I'm going to change the way I eat.

[identity profile] darxus.livejournal.com 2012-02-01 05:21 pm (UTC)(link)
Cool. I failed to point out that "sucrose" is what is labeled as "sugar" - cane sugar, table sugar, "real sugar", etc. Just as bad as HFCS. Fixed. (I hadn't completely made the connection when I posted.)

[identity profile] agnosticoracle.livejournal.com 2012-02-01 10:29 pm (UTC)(link)
There is a lot of craziness about HFCS out there. The basic chemistry is simple. HFCS and sugar are both glucose and fructose. The HFCS in soda is generally 55% fructose, while the HFCS in everything else is about 42% fructose. Cane sugar is 50% fructose. Fresh pears have over 60% fructose.

The fructose and glucose in cane sugar are chemically bound, while the glucose and fructose in HFCS are unbound. The first thing that happens when you digest cane sugar is an enzyme breaks the fructose and glucose apart. After that HFCS and cane sugar are digested the same.

It is possible the slight differences in percentages and short period of digestion difference could result in significant health differences. However, research to show it has been conflicting. The most likely explanation is any differences are minor.
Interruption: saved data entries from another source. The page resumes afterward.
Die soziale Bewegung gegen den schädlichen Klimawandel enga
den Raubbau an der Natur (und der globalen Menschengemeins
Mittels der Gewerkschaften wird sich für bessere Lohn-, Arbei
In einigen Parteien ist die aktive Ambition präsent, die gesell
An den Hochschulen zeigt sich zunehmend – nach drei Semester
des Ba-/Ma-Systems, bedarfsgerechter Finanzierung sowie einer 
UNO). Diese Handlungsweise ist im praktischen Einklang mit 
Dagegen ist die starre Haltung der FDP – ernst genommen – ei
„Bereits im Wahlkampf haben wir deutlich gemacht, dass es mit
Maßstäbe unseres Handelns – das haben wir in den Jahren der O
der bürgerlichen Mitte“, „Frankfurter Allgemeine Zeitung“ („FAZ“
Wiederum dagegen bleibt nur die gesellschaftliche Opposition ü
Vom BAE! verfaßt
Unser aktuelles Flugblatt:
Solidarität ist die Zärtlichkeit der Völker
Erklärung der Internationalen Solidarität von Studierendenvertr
However, there is a great deal of consensus in the research that suggests that eating a lot of calories (HFCS or cane sugar) is likely to lead to weight gain, diabetes and other health problems. Lowering your calories is way more important to ones health than whether the calories came from a HFCS or cane sugar.

[identity profile] darxus.livejournal.com 2012-02-01 10:34 pm (UTC)(link)
The video I linked to seemed to provide plenty of good evidence that getting your calories from fructose, including via HFCS or sucrose, is really bad. And that number of calories consumed alone really isn't the problem.

[identity profile] agnosticoracle.livejournal.com 2012-02-01 10:47 pm (UTC)(link)
If it is saying that lots of calories from sucrose (cane sugar) and HFCS are both bad that is good information. Though is is claiming high calories from glucose and lactose are just great I'm a tad skeptical.

[identity profile] darxus.livejournal.com 2012-02-02 01:33 am (UTC)(link)
Try watching it? He goes into the details of how and where which molecules are converted to what. He's claiming that the problem with fructose / sucrose / HFCS is that not only do we lack the relevant receptor to recognize it as sustenance, it actually blocks other things from being recognized as sustenance, so we don't stop consuming calories when we should. I don't remember the details, I should watch it again and take notes.

[identity profile] darxus.livejournal.com 2012-02-02 01:53 am (UTC)(link)
He says the byproducts of fructose in the liver (free fatty acids and JNK1) cause insulin resistance, so leptin doesn't get produced, so your brain not only doesn't realize you consumed the calories of fructose, but also is less aware of other stuff you eat.